◆ What is needed
Write out every line of text in the listing below exactly as it appears, leaving out the pictures.
*** Supplied records ***
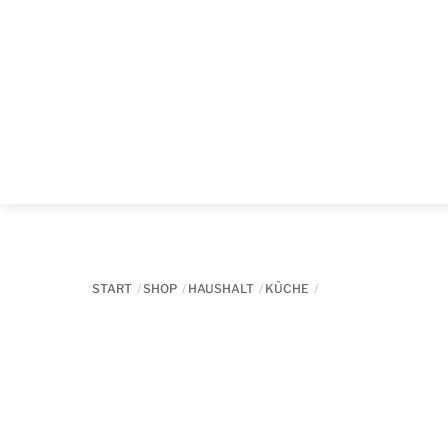
Skip
to
content
START
SHOP
HAUSHALT
KÜCHE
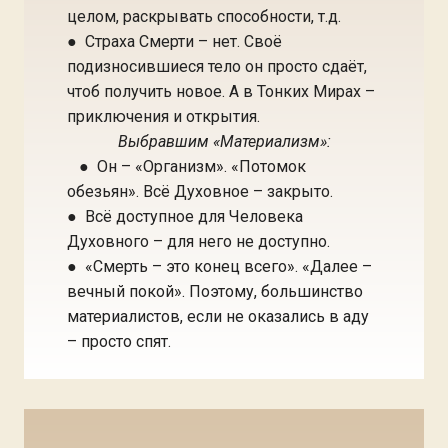
целом, раскрывать способности, т.д.
● Страха Смерти – нет. Своё
подизносившиеся тело он просто сдаёт,
чтоб получить новое. А в Тонких Мирах –
приключения и открытия.
Выбравшим «Материализм»:
● Он – «Организм». «Потомок
обезьян». Всё Духовное – закрыто.
● Всё доступное для Человека
Духовного – для него не доступно.
● «Смерть – это конец всего». «Далее –
вечный покой». Поэтому, большинство
материалистов, если не оказались в аду
– просто спят.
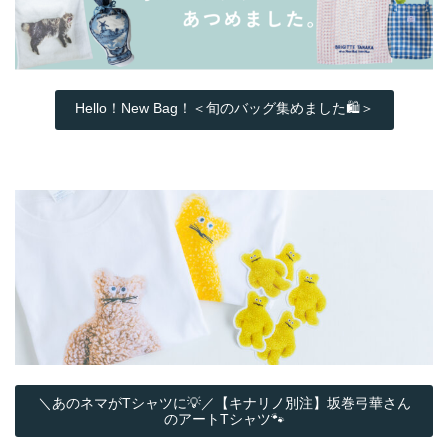
Hello！New Bag！＜旬のバッグ集めました🛍️＞
＼あのネマがTシャツに💡／【キナリノ別注】坂巻弓華さん
のアートTシャツ🐾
*** End of Supplied records ***
◆ Result for this task
Skip
to
content
START
SHOP
HAUSHALT
KÜCHE
целом, раскрывать способности, т.д.
● Страха Смерти – нет. Своё
подизносившиеся тело он просто сдаёт,
чтоб получить новое. А в Тонких Мирах –
приключения и открытия.
Выбравшим «Материализм»:
● Он – «Организм». «Потомок
обезьян». Всё Духовное – закрыто.
● Всё доступное для Человека
Духовного – для него не доступно.
● «Смерть – это конец всего». «Далее –
вечный покой». Поэтому, большинство
материалистов, если не оказались в аду
– просто спят.
Hello！New Bag！＜旬のバッグ集めました🛍️＞
＼あのネマがTシャツに💡／【キナリノ別注】坂巻弓華さん
のアートTシャツ🐾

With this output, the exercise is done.